[Exercises]
(A) In the post on the origins of Indians, rewrite the paragraph beginning "A new study that examines" as a short list that keeps its main facts.
(B) Carry on the post on the origins of Indians from the point where it stops.

[Given passage]

Monday, February 01, 2010

Origins of Indians: Version 8.3

Coastal Migration Theory and I:
I have always opposed the Coastal Migration theory. The theory appears to tell either the early humans were such an idiots that they moved quickly via hospitable regions of South Asia, SE Asia to Australia from their original homeland in Africa or people who have come up with this theory have no commonsense.

A new study that examines bacterial spread from Africa to Oceania and appear to support the Northern Route (that I haven't championed much, as I don't have much evidences). Check the figure given in the paper, " The Peopling of the Pacific from a Bacterial Perspective"(Link debt to  Gernan Dziebel, commenter at Music 000001)


The following figure shows how humans split in northern Asia. Though it doesn't talk about South Asia much I would say, there can be an arrow from northern Asia to South Asia. 

In my opinion, there could be following migrations to the Indian subcontinent.
Initial:

1. Y-haplogroup F* from West Asia (western corridor)
2. Y-haplogroups K and C from northern Asia (eastern corridor)

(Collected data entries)
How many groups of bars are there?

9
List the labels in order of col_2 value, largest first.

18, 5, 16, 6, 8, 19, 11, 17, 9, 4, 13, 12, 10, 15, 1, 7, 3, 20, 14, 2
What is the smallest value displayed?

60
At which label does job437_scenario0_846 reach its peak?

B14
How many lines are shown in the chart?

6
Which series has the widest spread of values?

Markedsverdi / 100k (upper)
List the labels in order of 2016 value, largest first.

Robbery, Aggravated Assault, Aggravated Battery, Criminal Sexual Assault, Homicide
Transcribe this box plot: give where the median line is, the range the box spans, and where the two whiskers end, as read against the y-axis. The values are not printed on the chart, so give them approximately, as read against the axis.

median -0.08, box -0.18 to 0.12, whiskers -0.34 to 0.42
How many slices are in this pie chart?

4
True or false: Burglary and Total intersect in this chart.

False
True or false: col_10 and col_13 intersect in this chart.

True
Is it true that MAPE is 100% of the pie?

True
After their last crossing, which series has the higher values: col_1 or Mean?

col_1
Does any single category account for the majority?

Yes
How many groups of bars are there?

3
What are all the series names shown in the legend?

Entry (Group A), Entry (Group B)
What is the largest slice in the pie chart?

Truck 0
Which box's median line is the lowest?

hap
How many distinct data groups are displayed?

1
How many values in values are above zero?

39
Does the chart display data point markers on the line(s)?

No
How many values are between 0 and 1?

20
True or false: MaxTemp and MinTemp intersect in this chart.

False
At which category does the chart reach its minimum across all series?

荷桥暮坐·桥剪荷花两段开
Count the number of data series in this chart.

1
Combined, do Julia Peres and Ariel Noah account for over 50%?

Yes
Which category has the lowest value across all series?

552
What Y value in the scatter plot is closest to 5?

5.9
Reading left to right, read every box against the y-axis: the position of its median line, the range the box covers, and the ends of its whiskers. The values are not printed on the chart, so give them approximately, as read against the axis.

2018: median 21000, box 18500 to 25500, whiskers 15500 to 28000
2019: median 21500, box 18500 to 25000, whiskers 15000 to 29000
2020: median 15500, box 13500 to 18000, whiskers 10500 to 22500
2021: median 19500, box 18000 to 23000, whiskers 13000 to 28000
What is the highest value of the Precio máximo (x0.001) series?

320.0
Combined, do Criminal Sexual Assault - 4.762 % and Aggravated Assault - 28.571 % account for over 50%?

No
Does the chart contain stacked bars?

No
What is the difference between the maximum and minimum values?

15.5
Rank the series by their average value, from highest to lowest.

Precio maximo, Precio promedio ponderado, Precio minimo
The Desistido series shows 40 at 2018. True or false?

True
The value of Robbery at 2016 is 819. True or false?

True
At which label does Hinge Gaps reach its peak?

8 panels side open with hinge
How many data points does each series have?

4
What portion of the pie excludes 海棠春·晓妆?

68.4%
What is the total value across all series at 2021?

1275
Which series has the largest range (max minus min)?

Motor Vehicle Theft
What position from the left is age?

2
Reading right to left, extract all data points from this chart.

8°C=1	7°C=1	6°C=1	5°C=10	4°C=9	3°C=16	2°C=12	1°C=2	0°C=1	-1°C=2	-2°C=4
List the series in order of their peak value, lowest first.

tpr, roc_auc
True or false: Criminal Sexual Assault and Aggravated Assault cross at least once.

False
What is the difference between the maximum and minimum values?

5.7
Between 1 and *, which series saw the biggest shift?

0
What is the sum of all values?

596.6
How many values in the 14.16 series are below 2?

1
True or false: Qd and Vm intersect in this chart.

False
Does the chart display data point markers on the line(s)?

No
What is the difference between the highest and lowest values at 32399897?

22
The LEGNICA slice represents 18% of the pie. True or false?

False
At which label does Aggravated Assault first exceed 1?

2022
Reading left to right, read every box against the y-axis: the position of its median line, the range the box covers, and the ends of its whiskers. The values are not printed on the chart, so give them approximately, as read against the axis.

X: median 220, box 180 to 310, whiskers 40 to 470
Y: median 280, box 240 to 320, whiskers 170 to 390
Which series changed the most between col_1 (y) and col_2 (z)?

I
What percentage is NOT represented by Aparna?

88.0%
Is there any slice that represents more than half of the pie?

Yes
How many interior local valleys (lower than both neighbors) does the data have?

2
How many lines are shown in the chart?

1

[Task responses]
(A)
- A new study looks at how bacteria spread from Africa to Oceania.
- It appears to support the Northern Route.
- The writer hasn't backed that route much, for lack of evidence.
- The figure to check is in the paper "The Peopling of the Pacific from a Bacterial Perspective."
- The link came from Gernan Dziebel, a commenter at Music 000001.

(B)
Another, important thing is back migration (red line) in the figure. Does it have anything to do with Y-Haplogroup NOP?
Maybe I can also propose, at least one subclade of NOP (R-M124 or commonly known as R2).
3. R-M124 from northern Asia (eastern corridor): This at least fit the present day scenario where we find its highest frequency in eastern Indian regions and its low but widespread presence in few Siberian populations.

1 comment:

Maju said...

Crucially, they did not sample anywhere in South Asia.

However the tree in this figure bifurcates first of all between Sahul and the rest of sampled Eurasia (East Asia and extensions: Central Asia and America). This means that the map does not reflect the phylogeny, which demands a bifurcation at SE or South Asia.

It seems to correspond with the coastal migration theory when you dig a bit. However, until they bother sampling where it matters most (South Asia in particular), we won't have the whole picture.